The Environmental Health Worker team is at the heart of the council’s work. All team members are Indigenous and locally employed within their 15 island communities. Many hold or are completing formal qualifications in Indigenous environmental health, adding professional recognition to cultural knowledge. Their work encompasses barge inspections, pest and weed control, animal management, waste management and biosecurity surveillance.
Through this work, TSIRC shows how First Nations-led leadership can address challenges of national significance. By protecting traditional food systems, public health and the natural environment, the council also protects Australia’s northern biosecurity frontier.
TSIRC demonstrates cultural strength, operational excellence and deep community ties.

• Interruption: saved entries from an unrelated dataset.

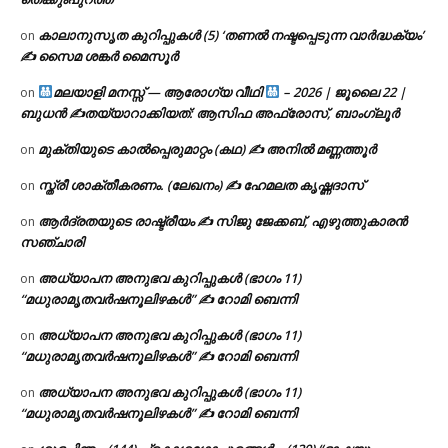
കാലാനുസൃത കുറിപ്പുകൾ (5) ‘തണൽ നഷ്ടപ്പെടുന്ന വാർദ്ധക്യം’
on
✍ സൈമ ശങ്കർ മൈസൂർ
മലയാളി മനസ്സ് — ആരോഗ്യ വീഥി
– 2026 | ജൂലൈ 22 |
on
ബുധൻ ✍
തയ്യാറാക്കിയത്: ആസിഫ അഫ്രോസ്, ബാംഗ്ലൂർ
മുക്തിയുടെ കാൽപ്പെരുമാറ്റം (കഥ) ✍ അനിൽ മണ്ണത്തൂർ
on
സ്ത്രീ ശാക്തീകരണം. (ലേഖനം) ✍ ഹേമലത കൃഷ്ണദാസ്
on
ആർദ്രതയുടെ രാഷ്ട്രീയം ✍️ സിജു ജേക്കബ്, എഴുത്തുകാരൻ
on
സഞ്ചാരി
അധ്യാപന അനുഭവ കുറിപ്പുകൾ (ഭാഗം 11)
on
“മധുരാമൃതവർഷനൂലിഴകൾ” ✍ റോമി ബെന്നി
അധ്യാപന അനുഭവ കുറിപ്പുകൾ (ഭാഗം 11)
on
“മധുരാമൃതവർഷനൂലിഴകൾ” ✍ റോമി ബെന്നി
അധ്യാപന അനുഭവ കുറിപ്പുകൾ (ഭാഗം 11)
on
“മധുരാമൃതവർഷനൂലിഴകൾ” ✍ റോമി ബെന്നി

Its leadership proves that biosecurity is strongest when built on local wisdom, cultural accountability and community ownership.
Watch a video about their work
Introduction
This is the accessible text transcript of the 2025 Australian Biosecurity Awards winner video featuring Dawson Sailor.
Transcript
[Kalaw Kawaw Ya] Kapu Goeyga (Good day)
[Meriam Mir] Debe Gerger Wabim (Good day everyone)
On behalf of the Torres Strait Island Regional Council, I am proud to accept this award in the First Nations category.
This recognition belongs to all the Elders in the 15 communities and all Indigenous Environmental Health Workers.
We work strongly every day to protect Country, culture and people.
The Torres Strait is a unique and sensitive region, and our approach is simple but powerful.
We combine cultural knowledge with scientific methods to deliver programs in partnership with our communities, from exotic fruit fly surveillance and invasive weed control to companion animal health and biosecurity education.
Our Environmental Health Workers, all Indigenous, all locally based, are the ones on the frontline of biosecurity in every island community.
Their leadership, their vigilance and their cultural authority make our programs trusted and effective and keep our islands and all Australia safe from biosecurity threats.
We also recognise the vital role of the Biosecurity Working Group in our region and gratefully acknowledge the support of our key stakeholders, including Department of Agriculture, Fisheries and Forestry, Biosecurity Queensland and Queensland Health.
We look forward to strengthening these collaborative partnerships into the future.
We accept this award with pride, but also with the responsibility to continue building capacity for our people, to strengthen the role of Indigenous knowledge in national biosecurity, and to ensure that the Torres Strait remains a safe, healthy and resilient region for generations to come.
It’s time we walk together, community and government, for build a strong future for our pikinini (children).